EXERCISE INSTRUCTIONS: Continue the reference text below on perioperative risk in patients with diabetes mellitus, picking up after its final sentence.

Patient professional reference
- There is a rising incidence and prevalence of diabetes mellitus. About 50% of people with diabetes mellitus are unaware of their condition. Approximately 25% of all patients with diabetes undergoing surgery are undiagnosed on admission to hospital.
- Patients with diabetes have a higher risk of cardiovascular disease. Patients with diabetes have a higher perioperative risk. They are more likely because of their disease to require surgery and those undergoing surgery are likely to be less well controlled and to have complications from their diabetes.
- Surgeons and anaesthetists operating on patients with diabetes should be familiar with the risks attached to having diabetes, and to the particular risks of the particular surgery and of anaesthesia in patients with diabetes.
Risks and complications of diabetes mellitus
Patients with diabetes mellitus are at risk of the complications of the disease. It is worth considering these in outline when considering how best to care for patients with diabetes undergoing surgery. See also separate Diabetes Mellitus article.
Perioperative risks and complications of diabetes mellitus
It is important in assessing risk of complications in patients with diabetes undergoing surgery to consider the specific type of surgery and anaesthetic technique. There is evidence for higher risk in those with diabetes undergoing surgery and, when such evidence is lacking, it may in part be testament to the relative safety of modern surgery and anaesthesia.
However, the following risks and observations are worth considering in patients with diabetes undergoing surgery:
- Myocardial infarction postoperatively (may be silent, has a greater mortality). There is an increased risk of postoperative acute myocardial infarction for people with diabetes. The myocardial infarction may be silent (no obvious symptoms) and has a greater overall mortality for people with diabetes.
- Patients with diabetes mellitus undergoing percutaneous coronary intervention (PCI) are at increased risk for adverse outcomes. It is not clear how this compares with surgery.
- Cardiac arrest as a consequence of autonomic neuropathy.
- Patients with diabetes and chronic kidney disease (diabetic nephropathy) have a worse outcome (complications and mortality) even accounting for the increased risk of associated conditions (hypertension, peripheral arterial disease)[4, 5].

DATA UNDER STUDY:
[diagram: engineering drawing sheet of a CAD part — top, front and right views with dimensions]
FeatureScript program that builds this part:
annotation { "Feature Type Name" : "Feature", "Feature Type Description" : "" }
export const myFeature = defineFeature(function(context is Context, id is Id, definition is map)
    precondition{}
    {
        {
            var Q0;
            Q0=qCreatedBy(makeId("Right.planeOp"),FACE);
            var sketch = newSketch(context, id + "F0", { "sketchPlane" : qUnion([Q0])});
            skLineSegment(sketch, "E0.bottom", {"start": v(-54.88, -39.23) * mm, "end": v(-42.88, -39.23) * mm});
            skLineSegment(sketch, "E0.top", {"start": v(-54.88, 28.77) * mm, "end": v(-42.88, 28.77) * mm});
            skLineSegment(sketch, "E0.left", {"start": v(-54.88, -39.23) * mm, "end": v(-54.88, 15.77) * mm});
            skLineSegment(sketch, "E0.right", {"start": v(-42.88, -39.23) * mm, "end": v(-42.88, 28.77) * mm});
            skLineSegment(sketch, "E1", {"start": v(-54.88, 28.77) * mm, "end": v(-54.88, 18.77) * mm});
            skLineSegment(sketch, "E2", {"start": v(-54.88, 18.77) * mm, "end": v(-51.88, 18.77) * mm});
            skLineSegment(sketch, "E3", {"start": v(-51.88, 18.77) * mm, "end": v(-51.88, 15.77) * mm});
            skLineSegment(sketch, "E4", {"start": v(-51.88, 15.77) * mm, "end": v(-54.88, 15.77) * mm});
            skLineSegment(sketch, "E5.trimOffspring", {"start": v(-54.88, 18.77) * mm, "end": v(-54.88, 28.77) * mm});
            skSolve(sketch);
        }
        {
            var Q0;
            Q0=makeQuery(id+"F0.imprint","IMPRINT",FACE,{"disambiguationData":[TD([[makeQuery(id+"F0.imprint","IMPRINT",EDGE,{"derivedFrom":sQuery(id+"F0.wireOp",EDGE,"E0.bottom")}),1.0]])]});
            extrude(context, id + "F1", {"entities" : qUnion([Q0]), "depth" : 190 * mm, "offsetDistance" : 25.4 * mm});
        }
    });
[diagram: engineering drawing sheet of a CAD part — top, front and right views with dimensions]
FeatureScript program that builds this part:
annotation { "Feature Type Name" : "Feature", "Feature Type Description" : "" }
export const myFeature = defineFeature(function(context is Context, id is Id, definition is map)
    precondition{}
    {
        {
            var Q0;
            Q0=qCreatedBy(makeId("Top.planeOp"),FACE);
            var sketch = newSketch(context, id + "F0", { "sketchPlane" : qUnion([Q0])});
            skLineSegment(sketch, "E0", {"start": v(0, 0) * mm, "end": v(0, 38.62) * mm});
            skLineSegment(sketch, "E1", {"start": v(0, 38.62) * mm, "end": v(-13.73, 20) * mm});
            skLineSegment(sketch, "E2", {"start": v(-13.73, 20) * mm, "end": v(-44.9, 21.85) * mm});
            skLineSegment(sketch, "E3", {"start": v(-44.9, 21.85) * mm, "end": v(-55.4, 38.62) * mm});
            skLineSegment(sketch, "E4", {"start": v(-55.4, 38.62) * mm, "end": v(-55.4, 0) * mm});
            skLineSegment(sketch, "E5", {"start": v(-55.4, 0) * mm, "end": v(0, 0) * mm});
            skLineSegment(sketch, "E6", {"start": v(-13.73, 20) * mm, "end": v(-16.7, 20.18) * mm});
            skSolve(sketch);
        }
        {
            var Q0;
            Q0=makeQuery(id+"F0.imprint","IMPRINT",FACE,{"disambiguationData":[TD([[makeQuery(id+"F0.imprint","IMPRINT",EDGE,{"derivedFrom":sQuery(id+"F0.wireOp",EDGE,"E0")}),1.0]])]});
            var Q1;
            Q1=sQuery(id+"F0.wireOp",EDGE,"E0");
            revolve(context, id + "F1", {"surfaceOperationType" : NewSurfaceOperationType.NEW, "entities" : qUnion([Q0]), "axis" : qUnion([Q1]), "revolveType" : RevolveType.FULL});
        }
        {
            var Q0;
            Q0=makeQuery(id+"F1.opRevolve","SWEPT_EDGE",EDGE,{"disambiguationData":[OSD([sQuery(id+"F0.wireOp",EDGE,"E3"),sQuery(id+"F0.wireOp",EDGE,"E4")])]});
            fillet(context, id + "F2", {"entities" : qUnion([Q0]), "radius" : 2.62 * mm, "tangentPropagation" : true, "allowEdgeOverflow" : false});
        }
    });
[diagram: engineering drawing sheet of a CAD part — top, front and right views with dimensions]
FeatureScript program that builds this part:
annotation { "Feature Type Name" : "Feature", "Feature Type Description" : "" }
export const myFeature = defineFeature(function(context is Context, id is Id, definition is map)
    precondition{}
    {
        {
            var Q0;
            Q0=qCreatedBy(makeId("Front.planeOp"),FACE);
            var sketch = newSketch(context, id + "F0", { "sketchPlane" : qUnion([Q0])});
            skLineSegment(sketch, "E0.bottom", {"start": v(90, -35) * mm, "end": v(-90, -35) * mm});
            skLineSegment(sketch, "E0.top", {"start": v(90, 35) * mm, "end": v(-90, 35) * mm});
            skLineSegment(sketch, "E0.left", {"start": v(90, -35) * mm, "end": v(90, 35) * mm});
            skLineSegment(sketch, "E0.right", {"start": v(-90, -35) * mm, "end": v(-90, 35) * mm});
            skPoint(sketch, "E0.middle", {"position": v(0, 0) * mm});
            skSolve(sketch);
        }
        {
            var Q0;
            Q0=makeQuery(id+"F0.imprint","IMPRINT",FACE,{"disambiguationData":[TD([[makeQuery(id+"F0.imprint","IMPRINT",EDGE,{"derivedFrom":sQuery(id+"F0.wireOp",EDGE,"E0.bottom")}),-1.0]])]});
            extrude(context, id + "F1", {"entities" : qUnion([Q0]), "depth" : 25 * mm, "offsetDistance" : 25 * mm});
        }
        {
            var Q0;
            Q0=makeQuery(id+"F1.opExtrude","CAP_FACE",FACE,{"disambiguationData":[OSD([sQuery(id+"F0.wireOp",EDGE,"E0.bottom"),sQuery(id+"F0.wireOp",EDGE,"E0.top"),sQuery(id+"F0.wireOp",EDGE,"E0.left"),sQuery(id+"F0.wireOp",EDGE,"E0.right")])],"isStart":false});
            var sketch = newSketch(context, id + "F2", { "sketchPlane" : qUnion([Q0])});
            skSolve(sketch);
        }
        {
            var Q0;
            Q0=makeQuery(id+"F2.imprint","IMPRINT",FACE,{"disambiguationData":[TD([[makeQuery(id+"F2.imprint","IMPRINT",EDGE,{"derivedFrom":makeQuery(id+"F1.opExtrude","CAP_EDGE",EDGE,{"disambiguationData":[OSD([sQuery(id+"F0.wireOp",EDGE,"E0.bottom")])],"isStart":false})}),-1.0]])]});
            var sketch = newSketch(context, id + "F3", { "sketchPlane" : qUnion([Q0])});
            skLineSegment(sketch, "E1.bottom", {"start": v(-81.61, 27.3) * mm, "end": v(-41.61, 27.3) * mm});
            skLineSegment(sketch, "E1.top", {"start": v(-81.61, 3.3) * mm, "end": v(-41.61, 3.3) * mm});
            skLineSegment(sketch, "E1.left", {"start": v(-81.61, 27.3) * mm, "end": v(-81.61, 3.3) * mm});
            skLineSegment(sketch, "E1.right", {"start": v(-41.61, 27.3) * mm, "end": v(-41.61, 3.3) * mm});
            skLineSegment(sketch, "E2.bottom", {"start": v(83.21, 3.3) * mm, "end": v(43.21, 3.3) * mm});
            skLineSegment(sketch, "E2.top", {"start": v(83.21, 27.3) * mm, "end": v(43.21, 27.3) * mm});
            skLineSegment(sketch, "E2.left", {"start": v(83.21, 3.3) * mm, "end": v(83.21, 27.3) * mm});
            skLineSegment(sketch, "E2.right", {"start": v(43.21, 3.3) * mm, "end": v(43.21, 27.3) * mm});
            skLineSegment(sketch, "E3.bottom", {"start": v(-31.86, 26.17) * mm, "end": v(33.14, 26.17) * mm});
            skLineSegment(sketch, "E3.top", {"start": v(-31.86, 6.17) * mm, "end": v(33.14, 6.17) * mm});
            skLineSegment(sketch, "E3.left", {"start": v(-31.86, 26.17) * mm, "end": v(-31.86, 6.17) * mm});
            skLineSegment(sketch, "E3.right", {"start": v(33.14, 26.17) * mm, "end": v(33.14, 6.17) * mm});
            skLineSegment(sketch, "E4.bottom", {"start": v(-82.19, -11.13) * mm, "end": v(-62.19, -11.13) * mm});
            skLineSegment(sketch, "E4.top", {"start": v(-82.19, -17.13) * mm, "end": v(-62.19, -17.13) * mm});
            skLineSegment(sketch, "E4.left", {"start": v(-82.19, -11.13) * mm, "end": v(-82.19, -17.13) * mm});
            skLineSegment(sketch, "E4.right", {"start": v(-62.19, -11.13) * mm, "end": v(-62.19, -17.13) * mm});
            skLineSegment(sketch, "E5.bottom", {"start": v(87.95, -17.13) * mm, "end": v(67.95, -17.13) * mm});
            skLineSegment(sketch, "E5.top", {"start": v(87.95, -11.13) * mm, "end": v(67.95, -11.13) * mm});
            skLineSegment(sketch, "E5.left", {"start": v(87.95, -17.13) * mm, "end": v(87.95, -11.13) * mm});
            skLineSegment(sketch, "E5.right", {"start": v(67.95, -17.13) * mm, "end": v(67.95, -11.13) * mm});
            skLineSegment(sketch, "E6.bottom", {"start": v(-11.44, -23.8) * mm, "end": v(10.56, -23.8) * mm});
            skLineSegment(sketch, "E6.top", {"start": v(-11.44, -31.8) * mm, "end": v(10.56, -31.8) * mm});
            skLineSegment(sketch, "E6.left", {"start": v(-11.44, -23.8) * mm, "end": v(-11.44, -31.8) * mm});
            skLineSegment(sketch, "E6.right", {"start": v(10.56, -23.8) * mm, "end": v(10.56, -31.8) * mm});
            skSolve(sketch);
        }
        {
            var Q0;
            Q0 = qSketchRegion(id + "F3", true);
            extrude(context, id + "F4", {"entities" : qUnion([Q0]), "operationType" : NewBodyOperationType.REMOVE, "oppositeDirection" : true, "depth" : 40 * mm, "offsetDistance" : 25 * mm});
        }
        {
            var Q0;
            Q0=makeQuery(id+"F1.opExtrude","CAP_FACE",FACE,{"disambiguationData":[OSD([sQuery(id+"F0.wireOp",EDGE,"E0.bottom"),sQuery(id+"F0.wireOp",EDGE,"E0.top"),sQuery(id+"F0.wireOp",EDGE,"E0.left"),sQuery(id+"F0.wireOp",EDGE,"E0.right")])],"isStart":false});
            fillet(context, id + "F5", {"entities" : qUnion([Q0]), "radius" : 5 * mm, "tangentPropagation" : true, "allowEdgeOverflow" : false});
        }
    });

ANSWER SECTION:
- Stroke. This is consistent with the generally increased risk in diabetes mellitus, although again the surgical procedure and other risk factors for stroke (for example, smoking, anaesthetic technique) are important.
- Problems with lower limb ischaemia. This is consistent with high incidence of peripheral arterial disease.
- Heel pressure sores, particularly with peripheral neuropathy.
- Postoperative wound infection.
- Other infections such as chest and urinary infections are more common in those with diabetes. Tuberculosis can occur particularly in elderly patients with diabetes.
- Disruption and worsening of control of diabetes (for example, from the stress of surgery, lack of oral intake, postoperative vomiting, etc).
- Poor perioperative control of diabetes is associated with unfavourable outcomes in, for example, infra-inguinal bypass surgery.
- Poor intraoperative blood glucose control is associated with worse outcome after cardiac surgery in patients with diabetes[10, 11].
- Diabetes mellitus is a risk factor for prolonged intensive care after cardiac surgery.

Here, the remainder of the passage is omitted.